YOUR TASKS:
1. According to the patch review message below, on which platform was the revised patch bootstrapped and regression tested?
2. Reproduce word for word the stretch of the patch review message below from "Yes fixed. I" through "tested on X86_64.".

ARTICLE:
-*-

Yes fixed in the attached patch.
> 
> +      /* Calculate the unrolling factor.  */
> +      unrolling_factor = least_common_multiple
> +                         (nunits, group_size) / group_size;
> ...
> +      else
>         {
>           /* Calculate the unrolling factor based on the smallest type.  */
>           if (max_nunits > nunits)
> -        unrolling_factor = least_common_multiple (max_nunits, group_size)
> -                           / group_size;
> +           unrolling_factor
> +               = least_common_multiple (max_nunits,
> + group_size)/group_size;
> 
> please compute the "correct" unroll factor immediately and move the
> "unrolling of BB required" error into the if() case by post-poning the nunits <
> group_size check (and use max_nunits here).
> 
Yes fixed in the attached patch.

> +      if (is_a <bb_vec_info> (vinfo)
> +         && nunits < group_size
> +         && unrolling_factor != 1
> +         && is_a <bb_vec_info> (vinfo))
> +       {
> +         dump_printf_loc (MSG_MISSED_OPTIMIZATION, vect_location,
> +                          "Build SLP failed: store group "
> +                          "size not a multiple of the vector size "
> +                          "in basic block SLP\n");
> +         /* Fatal mismatch.  */
> +         matches[nunits] = false;
> 
> this is too pessimistic - you want to add the extra 'false' at group_size /
> max_nunits * max_nunits.
Yes fixed in attached patch. 

> 
> It looks like you leak 'node' in the if () path as well.  You need
> 
>           vect_free_slp_tree (node);
>           loads.release ();
> 
> thus treat it as a failure case.

Yes fixed. I added an else part before scalar_stmts.release call for the case when SLP tree is not built. This avoids double freeing.
Bootstrapped and reg tested on X86_64.

Ok for trunk ?
> 
> Thanks,
> Richard.
> 
> > Regards,
> > Venkat.

-*-

DATA EXTRACT:
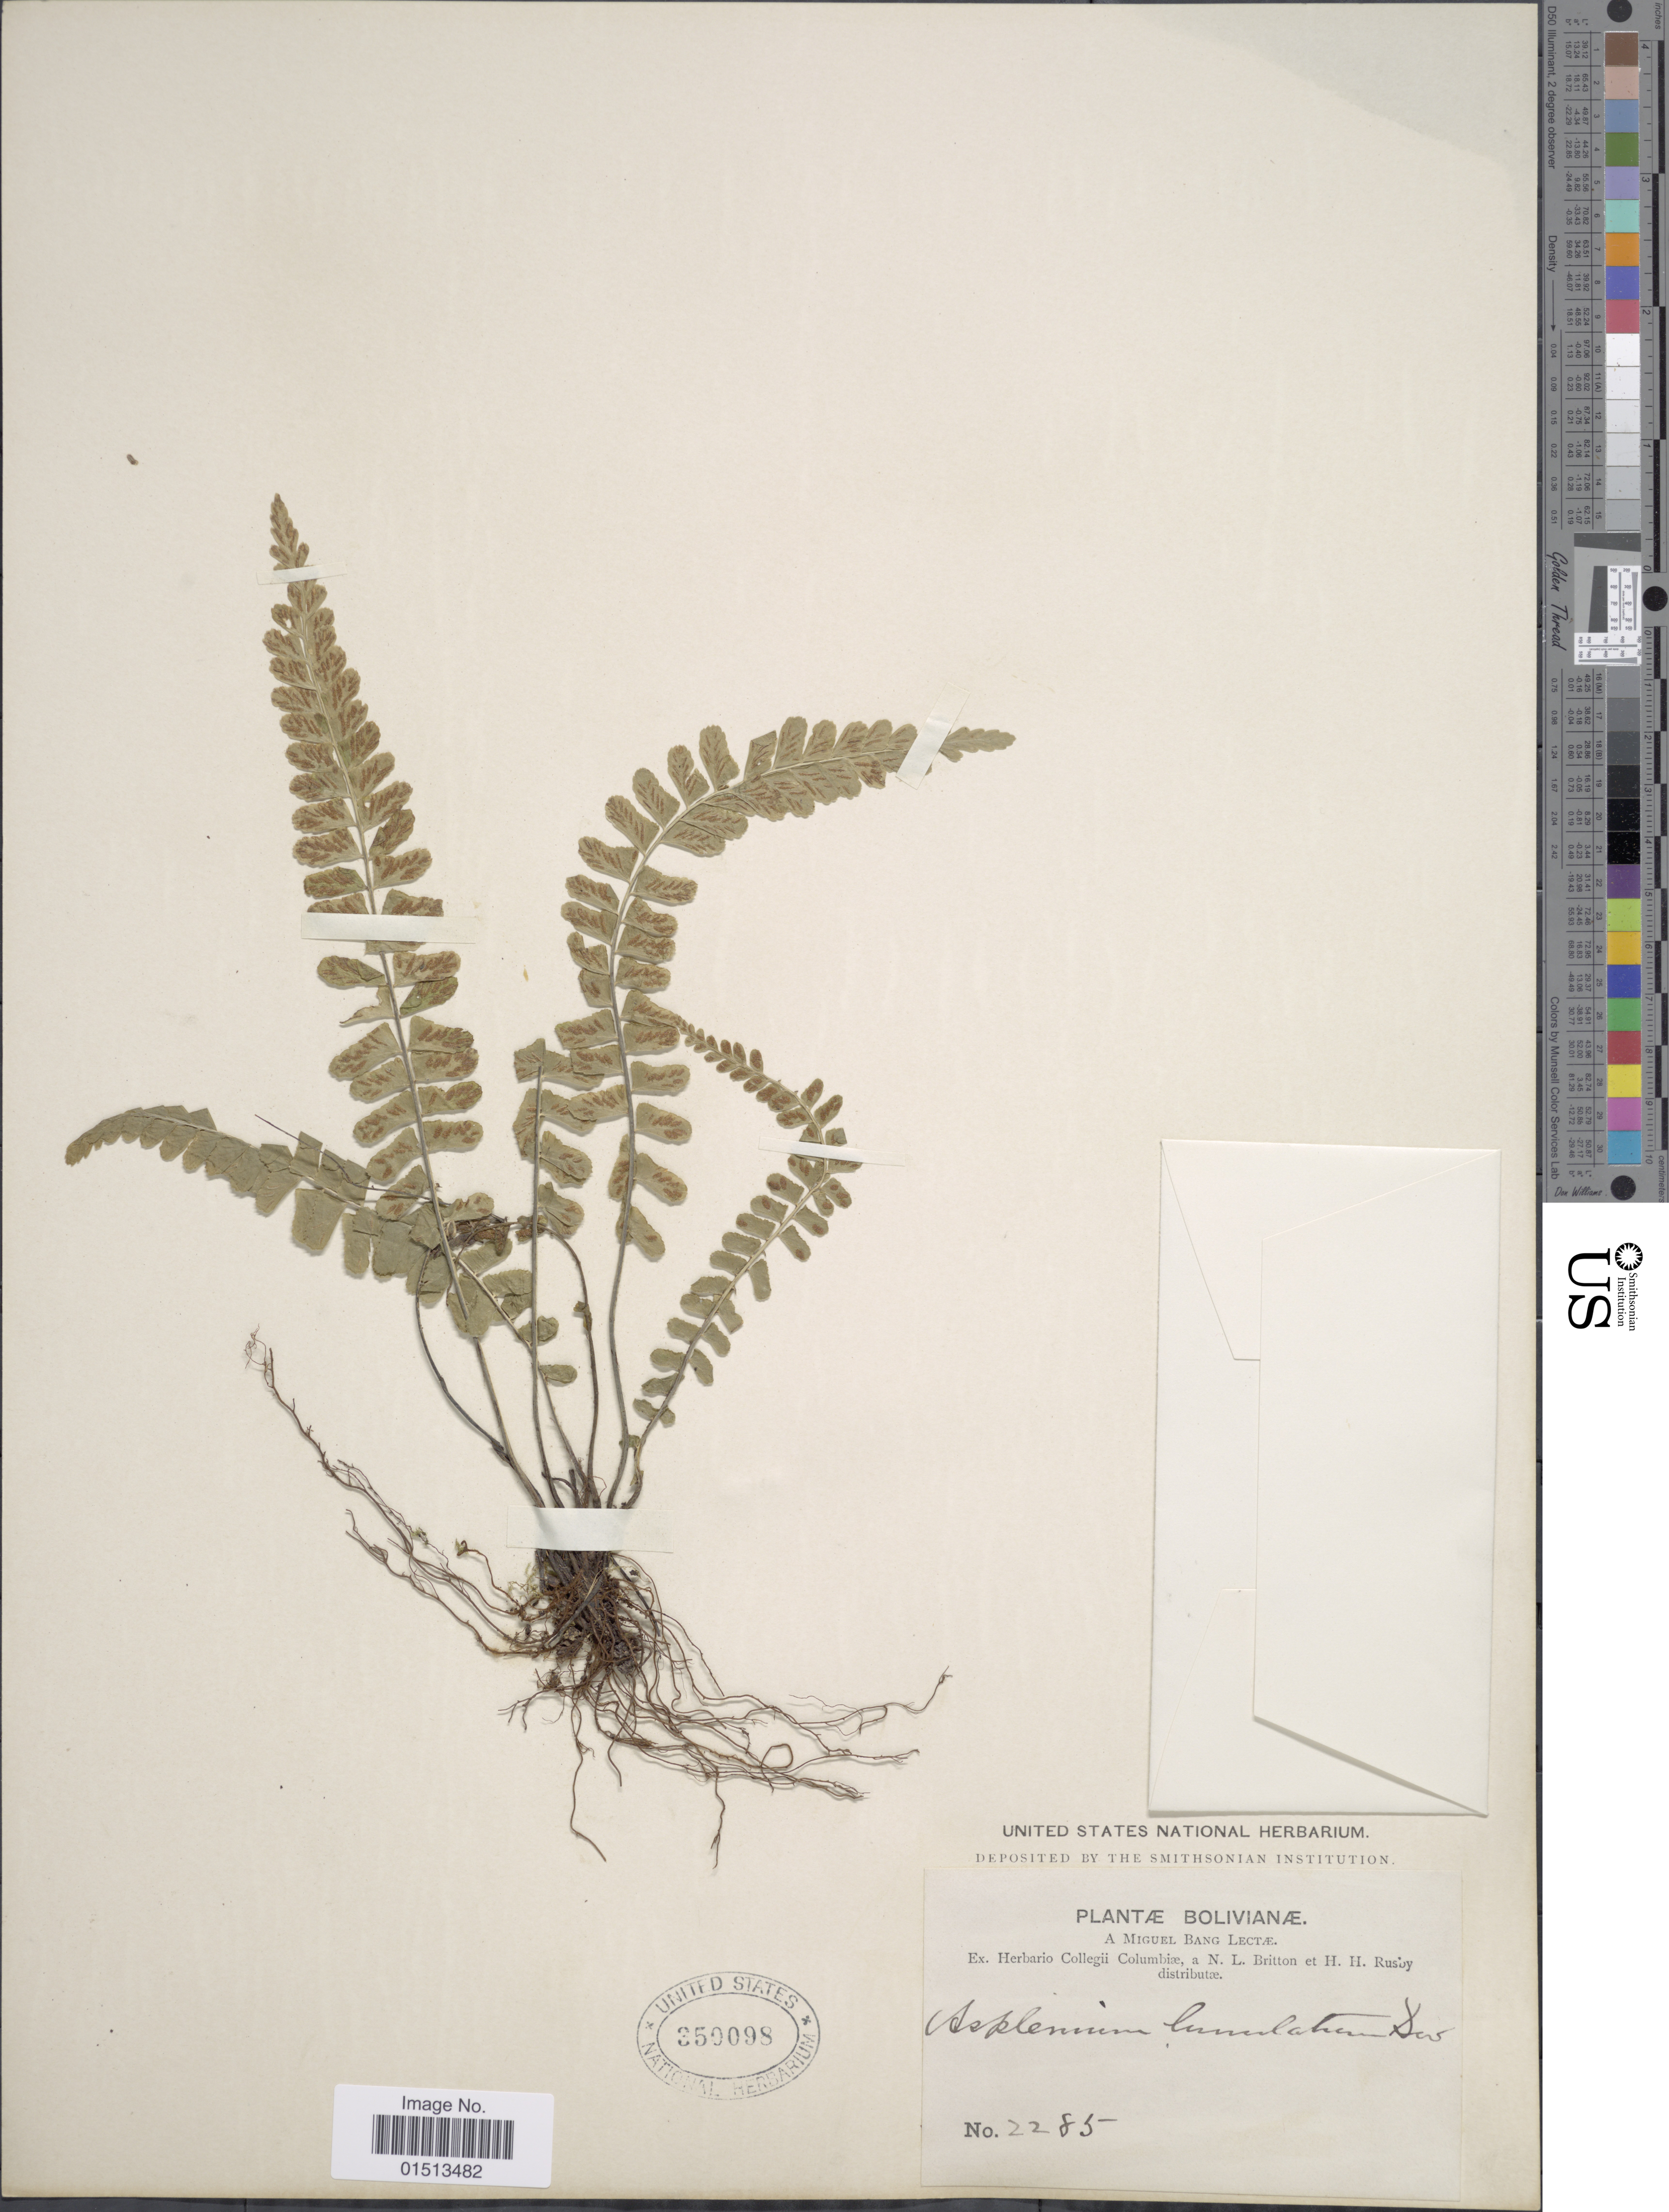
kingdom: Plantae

-*-

THE RESPONSES:
1. X86_64

2.
Yes fixed. I added an else part before scalar_stmts.release call for the case when SLP tree is not built. This avoids double freeing.
Bootstrapped and reg tested on X86_64.